Pouco tempo depois da visita dos agentes à "pensão nazista" do Bom Fim, fiquei sabendo que os agentes do Dops andaram por ali de novo, fazendo uma "visita de cortesia" para ver se encontravam o tal sargento. Georgina, a auxiliar de Margareth, me contou que foram recebidos pela dona, que os avisou de que a pessoa que procuravam não estava mais ali. Tinha ido para outra indefinida freguesia.

Para mim, o caso acabou ali. Só fiquei antenado e aprendi que tinha subido mais um degrau na compreensão do que estava acontecendo e que vivíamos uma ditadura.

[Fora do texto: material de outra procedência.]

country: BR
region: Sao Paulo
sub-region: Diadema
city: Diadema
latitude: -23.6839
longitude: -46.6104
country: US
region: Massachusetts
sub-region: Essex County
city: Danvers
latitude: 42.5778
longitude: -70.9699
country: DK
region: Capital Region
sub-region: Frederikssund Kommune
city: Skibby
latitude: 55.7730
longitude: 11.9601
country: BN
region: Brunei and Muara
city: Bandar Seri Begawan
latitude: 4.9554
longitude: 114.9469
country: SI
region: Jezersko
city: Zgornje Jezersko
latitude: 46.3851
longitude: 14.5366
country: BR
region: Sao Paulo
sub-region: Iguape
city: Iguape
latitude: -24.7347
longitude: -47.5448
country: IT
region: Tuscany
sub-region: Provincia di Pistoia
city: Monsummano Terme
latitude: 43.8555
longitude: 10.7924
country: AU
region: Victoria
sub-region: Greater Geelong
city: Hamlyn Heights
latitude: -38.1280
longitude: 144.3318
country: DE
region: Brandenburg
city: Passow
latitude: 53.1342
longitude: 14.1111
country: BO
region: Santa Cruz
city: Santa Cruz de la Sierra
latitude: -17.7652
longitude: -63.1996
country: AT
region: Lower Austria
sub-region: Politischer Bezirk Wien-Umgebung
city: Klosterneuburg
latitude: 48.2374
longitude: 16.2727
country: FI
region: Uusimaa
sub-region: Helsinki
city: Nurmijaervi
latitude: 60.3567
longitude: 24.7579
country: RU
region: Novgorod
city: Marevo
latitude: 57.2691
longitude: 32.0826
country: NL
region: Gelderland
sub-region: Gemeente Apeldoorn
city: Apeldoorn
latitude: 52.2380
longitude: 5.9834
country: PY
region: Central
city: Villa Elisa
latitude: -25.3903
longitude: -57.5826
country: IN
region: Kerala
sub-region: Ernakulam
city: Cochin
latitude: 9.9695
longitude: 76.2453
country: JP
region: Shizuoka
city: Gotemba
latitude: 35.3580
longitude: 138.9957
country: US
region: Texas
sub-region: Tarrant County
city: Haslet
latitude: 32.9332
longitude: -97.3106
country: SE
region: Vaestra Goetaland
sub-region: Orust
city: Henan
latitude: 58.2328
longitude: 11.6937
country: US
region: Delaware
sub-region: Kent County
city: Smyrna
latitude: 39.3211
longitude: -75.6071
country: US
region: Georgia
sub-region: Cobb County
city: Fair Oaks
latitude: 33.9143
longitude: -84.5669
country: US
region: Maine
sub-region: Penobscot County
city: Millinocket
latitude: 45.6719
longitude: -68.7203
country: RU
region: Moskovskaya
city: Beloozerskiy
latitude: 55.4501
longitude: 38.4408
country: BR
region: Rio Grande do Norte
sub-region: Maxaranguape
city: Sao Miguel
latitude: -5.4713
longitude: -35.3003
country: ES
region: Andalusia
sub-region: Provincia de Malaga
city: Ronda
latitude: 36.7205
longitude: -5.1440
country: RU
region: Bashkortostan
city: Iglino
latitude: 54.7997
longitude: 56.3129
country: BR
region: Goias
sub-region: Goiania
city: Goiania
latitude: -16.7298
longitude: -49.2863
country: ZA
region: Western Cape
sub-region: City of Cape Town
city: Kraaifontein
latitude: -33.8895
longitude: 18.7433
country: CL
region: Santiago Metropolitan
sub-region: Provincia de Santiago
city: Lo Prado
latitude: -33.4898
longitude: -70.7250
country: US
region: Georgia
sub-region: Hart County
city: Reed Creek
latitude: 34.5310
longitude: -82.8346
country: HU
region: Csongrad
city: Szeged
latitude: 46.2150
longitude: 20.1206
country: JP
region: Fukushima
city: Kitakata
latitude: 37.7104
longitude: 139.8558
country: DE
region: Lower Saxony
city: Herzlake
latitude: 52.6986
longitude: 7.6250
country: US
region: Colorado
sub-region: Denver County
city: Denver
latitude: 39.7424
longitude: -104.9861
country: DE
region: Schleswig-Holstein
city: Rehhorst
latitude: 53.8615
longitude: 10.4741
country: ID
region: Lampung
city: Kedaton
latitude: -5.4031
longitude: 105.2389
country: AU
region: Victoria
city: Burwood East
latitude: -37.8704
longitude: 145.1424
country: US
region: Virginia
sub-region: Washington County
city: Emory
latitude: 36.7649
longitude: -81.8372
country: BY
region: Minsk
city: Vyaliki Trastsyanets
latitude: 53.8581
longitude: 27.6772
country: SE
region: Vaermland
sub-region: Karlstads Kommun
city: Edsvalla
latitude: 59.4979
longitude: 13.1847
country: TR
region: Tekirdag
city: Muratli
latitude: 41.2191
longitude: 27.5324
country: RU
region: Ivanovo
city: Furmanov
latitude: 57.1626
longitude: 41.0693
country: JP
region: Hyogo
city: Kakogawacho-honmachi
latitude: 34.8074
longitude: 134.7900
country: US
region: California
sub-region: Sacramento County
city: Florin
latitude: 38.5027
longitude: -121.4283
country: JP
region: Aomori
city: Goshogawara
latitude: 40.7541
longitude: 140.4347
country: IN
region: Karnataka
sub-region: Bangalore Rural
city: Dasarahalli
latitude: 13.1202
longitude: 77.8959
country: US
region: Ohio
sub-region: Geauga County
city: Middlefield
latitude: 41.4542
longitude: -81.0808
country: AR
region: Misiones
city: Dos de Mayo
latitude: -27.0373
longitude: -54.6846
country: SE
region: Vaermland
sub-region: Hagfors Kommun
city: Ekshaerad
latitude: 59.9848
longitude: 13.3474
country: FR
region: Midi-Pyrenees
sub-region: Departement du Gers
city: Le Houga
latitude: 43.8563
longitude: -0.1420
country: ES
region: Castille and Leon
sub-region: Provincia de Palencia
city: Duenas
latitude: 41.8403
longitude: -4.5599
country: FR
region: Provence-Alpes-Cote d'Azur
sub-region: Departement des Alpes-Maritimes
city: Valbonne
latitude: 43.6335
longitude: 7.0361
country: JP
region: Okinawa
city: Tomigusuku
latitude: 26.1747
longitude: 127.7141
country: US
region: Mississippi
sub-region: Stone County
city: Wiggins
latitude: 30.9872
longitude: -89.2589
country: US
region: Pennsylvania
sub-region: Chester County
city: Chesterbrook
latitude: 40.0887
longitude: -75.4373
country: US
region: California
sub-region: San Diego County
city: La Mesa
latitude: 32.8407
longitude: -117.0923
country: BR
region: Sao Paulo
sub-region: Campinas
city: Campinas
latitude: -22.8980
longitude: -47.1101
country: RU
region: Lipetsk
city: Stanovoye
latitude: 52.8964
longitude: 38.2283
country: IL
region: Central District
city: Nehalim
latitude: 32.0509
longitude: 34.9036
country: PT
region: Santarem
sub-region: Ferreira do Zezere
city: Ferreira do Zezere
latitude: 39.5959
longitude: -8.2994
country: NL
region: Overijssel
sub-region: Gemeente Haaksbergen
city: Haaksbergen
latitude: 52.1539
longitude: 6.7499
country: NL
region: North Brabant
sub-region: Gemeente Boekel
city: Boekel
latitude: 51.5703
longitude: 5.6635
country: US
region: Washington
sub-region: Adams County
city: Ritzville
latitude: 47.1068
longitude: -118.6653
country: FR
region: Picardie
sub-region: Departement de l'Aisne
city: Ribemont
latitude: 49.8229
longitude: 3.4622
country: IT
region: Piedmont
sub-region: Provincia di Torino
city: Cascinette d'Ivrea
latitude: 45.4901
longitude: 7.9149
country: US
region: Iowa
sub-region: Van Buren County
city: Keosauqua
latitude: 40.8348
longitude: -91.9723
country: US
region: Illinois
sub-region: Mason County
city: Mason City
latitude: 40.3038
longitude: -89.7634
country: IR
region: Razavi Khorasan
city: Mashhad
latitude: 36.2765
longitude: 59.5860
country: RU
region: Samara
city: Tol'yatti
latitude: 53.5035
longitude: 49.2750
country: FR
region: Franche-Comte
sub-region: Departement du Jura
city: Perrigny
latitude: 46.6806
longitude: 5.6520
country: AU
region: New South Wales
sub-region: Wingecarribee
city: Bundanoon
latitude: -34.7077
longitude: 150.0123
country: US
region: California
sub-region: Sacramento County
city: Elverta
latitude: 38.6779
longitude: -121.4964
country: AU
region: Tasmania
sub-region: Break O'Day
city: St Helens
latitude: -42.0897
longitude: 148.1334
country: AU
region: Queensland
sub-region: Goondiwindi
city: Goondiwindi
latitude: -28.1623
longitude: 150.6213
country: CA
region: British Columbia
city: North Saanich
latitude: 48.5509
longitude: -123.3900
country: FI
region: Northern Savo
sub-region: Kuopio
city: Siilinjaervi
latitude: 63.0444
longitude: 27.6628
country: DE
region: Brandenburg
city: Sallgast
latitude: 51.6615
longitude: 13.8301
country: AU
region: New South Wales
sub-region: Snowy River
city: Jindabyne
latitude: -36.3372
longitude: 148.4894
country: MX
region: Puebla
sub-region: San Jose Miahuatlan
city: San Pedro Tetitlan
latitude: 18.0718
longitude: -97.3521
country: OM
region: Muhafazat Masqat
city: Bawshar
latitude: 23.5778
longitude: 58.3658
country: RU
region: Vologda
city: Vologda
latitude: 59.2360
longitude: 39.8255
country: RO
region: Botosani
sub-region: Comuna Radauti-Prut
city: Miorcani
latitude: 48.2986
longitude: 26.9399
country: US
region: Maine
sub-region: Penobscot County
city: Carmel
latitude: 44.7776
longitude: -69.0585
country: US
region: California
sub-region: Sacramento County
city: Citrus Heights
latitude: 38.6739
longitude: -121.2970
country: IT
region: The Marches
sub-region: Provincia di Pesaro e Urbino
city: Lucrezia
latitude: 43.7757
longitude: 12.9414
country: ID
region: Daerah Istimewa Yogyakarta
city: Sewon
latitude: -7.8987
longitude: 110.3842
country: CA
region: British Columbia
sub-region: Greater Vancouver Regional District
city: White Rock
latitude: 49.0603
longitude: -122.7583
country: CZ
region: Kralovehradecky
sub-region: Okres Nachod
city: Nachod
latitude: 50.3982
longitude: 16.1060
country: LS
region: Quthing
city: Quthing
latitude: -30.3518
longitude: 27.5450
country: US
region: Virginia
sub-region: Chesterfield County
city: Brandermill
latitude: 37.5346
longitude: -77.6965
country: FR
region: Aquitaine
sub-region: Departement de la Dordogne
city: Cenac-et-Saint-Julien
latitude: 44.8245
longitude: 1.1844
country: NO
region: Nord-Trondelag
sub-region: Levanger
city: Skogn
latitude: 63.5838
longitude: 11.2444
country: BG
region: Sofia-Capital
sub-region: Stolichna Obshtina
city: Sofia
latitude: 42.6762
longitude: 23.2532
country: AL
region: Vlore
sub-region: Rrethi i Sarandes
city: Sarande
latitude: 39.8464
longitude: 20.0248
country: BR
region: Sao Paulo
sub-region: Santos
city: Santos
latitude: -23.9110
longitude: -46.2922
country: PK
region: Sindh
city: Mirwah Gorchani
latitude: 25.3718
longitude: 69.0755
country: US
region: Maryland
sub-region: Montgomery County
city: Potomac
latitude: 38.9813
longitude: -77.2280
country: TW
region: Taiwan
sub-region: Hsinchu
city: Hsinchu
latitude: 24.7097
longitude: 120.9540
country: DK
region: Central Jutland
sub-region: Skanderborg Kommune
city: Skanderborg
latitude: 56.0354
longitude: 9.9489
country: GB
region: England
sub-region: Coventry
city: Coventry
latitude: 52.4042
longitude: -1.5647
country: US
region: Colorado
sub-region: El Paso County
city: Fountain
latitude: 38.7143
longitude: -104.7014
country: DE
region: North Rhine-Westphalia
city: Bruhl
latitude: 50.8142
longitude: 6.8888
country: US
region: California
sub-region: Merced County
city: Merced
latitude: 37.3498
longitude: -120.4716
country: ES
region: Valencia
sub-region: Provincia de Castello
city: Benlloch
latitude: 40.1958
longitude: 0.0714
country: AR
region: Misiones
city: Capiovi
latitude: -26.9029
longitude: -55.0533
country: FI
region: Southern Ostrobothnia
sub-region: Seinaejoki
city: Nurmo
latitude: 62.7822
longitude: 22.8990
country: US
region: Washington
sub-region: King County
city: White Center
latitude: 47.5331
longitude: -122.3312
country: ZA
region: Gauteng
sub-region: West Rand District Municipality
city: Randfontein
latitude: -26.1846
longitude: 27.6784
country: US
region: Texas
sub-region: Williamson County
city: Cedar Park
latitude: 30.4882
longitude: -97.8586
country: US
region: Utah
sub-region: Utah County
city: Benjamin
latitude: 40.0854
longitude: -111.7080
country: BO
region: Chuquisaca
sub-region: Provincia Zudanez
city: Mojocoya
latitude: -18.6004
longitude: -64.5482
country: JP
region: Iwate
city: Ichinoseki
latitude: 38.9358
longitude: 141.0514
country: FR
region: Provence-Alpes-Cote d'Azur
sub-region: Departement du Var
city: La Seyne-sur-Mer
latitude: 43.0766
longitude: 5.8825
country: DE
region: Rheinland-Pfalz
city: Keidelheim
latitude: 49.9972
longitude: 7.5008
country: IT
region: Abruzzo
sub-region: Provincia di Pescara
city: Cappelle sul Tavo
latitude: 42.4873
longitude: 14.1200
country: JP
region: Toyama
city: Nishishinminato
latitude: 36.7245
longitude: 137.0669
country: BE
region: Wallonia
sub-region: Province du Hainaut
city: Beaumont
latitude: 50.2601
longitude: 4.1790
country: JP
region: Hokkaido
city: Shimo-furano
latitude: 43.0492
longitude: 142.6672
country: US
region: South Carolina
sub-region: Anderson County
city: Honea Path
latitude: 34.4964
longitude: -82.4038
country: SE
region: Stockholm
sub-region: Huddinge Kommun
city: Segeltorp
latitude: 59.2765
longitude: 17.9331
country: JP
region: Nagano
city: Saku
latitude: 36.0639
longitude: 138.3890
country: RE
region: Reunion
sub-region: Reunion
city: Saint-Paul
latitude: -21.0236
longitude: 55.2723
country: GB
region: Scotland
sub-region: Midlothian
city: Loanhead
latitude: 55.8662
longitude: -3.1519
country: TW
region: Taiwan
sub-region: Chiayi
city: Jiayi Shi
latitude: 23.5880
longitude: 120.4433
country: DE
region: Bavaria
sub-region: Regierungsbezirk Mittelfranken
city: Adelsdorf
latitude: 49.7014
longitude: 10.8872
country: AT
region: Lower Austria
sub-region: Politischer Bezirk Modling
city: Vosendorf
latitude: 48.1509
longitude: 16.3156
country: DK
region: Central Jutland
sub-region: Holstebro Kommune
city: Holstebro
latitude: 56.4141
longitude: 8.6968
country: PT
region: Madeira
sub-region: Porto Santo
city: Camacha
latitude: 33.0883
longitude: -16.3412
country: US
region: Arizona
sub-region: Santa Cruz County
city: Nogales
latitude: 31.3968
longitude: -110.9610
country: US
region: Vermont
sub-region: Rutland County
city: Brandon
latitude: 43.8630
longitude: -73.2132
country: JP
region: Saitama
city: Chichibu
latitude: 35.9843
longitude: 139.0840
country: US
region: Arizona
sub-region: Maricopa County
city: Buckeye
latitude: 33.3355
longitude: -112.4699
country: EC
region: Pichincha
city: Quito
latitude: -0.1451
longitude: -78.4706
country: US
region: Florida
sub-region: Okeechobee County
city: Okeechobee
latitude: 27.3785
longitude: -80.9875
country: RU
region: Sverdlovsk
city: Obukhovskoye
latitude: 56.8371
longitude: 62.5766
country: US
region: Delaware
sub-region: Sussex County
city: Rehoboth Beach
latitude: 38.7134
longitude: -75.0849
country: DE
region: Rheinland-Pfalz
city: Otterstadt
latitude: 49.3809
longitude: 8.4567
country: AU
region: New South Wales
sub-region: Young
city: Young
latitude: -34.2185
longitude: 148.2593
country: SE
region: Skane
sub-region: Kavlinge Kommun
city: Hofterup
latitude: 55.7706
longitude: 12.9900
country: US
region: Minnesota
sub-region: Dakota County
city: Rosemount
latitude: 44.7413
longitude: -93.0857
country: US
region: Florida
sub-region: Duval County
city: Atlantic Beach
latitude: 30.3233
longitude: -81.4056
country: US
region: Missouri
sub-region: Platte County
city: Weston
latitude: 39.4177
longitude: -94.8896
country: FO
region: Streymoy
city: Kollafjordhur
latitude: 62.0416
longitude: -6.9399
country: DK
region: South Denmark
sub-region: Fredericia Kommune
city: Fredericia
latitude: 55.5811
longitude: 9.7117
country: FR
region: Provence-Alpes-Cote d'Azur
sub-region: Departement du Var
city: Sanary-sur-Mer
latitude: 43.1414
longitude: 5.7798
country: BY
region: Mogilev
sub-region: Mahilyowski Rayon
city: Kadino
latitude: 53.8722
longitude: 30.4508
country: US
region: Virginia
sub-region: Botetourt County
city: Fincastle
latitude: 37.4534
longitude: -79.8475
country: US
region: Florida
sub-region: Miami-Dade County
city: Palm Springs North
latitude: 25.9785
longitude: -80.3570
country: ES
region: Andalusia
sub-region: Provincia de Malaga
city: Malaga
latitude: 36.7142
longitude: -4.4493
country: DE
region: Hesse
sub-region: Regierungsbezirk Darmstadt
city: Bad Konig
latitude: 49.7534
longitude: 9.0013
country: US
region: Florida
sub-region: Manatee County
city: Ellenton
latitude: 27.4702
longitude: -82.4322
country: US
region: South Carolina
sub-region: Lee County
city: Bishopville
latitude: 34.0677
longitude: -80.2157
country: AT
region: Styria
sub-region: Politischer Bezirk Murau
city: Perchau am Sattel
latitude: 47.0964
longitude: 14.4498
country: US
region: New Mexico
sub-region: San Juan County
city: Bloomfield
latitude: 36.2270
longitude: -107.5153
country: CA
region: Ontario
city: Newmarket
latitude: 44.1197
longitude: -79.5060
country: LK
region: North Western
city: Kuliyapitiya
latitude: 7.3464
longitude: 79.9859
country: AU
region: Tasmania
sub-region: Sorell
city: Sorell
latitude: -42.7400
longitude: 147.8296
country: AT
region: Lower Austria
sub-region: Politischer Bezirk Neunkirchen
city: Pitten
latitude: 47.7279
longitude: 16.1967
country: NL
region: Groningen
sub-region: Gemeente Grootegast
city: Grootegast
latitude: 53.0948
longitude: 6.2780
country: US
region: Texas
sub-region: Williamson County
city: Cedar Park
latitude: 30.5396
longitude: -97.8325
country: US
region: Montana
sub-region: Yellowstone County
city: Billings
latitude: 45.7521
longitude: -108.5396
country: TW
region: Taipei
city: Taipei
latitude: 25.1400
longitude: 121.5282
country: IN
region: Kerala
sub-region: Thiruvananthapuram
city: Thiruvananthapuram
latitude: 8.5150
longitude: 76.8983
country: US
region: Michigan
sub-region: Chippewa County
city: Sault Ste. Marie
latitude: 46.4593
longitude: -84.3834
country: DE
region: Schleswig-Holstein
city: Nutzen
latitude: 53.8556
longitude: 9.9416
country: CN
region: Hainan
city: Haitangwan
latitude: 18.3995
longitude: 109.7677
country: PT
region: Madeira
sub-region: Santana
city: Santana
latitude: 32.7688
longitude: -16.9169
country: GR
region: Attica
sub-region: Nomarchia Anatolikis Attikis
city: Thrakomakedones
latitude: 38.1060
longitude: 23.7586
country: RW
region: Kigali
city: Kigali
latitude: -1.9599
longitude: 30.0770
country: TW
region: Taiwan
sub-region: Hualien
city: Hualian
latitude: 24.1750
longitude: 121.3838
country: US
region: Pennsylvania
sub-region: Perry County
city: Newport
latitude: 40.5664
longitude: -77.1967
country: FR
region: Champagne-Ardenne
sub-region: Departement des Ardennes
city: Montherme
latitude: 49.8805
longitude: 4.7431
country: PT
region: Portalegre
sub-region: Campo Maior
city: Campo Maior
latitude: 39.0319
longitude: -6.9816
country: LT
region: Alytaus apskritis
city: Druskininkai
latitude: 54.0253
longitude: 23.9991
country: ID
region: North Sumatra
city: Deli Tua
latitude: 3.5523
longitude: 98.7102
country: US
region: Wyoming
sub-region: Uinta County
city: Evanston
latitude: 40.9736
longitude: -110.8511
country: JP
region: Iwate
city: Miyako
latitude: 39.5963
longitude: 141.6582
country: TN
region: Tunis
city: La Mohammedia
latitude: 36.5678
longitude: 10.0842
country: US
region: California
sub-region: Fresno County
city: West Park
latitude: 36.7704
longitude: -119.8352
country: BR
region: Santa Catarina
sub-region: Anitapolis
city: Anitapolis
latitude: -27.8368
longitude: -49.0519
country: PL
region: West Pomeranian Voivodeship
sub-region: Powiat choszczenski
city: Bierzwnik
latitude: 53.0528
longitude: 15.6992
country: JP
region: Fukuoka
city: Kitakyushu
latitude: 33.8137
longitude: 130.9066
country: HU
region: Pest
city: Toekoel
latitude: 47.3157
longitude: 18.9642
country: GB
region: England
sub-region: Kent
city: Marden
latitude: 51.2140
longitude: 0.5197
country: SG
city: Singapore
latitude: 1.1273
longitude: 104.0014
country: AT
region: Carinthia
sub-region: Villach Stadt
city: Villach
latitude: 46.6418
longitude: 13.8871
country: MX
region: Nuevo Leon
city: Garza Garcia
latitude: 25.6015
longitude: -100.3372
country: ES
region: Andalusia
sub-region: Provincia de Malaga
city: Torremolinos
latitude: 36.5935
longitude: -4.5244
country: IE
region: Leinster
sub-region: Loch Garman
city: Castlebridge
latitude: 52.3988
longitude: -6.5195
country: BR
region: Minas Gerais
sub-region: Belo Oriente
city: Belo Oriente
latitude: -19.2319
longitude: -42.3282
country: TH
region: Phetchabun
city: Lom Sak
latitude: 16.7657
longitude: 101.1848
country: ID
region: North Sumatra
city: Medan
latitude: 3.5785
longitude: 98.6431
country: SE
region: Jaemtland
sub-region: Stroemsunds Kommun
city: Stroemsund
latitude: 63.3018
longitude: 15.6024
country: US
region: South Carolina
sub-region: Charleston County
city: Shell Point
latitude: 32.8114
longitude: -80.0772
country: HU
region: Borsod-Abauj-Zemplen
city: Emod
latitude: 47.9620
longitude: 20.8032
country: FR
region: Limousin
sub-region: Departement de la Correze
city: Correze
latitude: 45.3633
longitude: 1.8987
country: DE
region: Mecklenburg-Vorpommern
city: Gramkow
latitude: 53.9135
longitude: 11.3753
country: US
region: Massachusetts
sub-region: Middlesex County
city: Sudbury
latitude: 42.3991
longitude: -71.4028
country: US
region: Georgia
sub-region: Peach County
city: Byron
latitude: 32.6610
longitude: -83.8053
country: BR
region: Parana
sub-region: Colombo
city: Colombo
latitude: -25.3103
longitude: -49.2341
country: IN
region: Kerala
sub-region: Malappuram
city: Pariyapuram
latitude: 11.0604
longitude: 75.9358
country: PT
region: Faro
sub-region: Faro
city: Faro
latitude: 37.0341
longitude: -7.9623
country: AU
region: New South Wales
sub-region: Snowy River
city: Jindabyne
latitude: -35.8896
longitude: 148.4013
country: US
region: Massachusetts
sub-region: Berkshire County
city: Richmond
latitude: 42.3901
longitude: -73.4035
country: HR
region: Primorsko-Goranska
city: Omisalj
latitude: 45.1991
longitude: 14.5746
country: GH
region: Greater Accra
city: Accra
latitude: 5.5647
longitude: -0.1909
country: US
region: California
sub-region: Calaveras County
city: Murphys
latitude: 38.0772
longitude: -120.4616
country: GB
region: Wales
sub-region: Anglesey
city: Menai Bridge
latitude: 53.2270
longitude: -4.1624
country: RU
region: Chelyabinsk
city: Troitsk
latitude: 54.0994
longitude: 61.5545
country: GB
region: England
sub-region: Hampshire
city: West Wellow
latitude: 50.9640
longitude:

Todo domingo ía para a esquina da Osvaldo Aranha com Ramiro Barcelos, bem pertinho da pensão, para ver os fascistas de Plínio Correa de Oliveira e suas bandeiras gritando slogans da TFP (Tradição, Família e Propriedade) para saudar o regime que tinha livrado o país do comunismo. Bem como faziam os bolsominions com suas bandeiras e camisas amarelas até bem pouco tempo e que, volta e meia, ressuscitam do nada e para nada.

Que tempos!!!

¹ O Departamento de Ordem Política e Social era responsável por investigar todos os tipos de movimentos sociais, como greves, campanhas contra a carestia, associações de amigos de bairros, bem como fiscalizar a ação dos sindicatos e dos trabalhadores organizados, produzindo inquéritos, relatórios e prontuários de presos e investigar. No golpe militar, suas atividades se ampliaram para reprimir pessoas contrárias ao regime, prendendo, torturando e até matando. O Dops nasceu em 1924 e foi extinto a partir de 1983 quando a redemocratização avançava no país.

* Jornalista, ex-editor-chefe e ex-editor de Economia do Correio do Povo.

** Este é um artigo de opinião e não necessariamente expressa a linha editorial do jornal Brasil de Fato.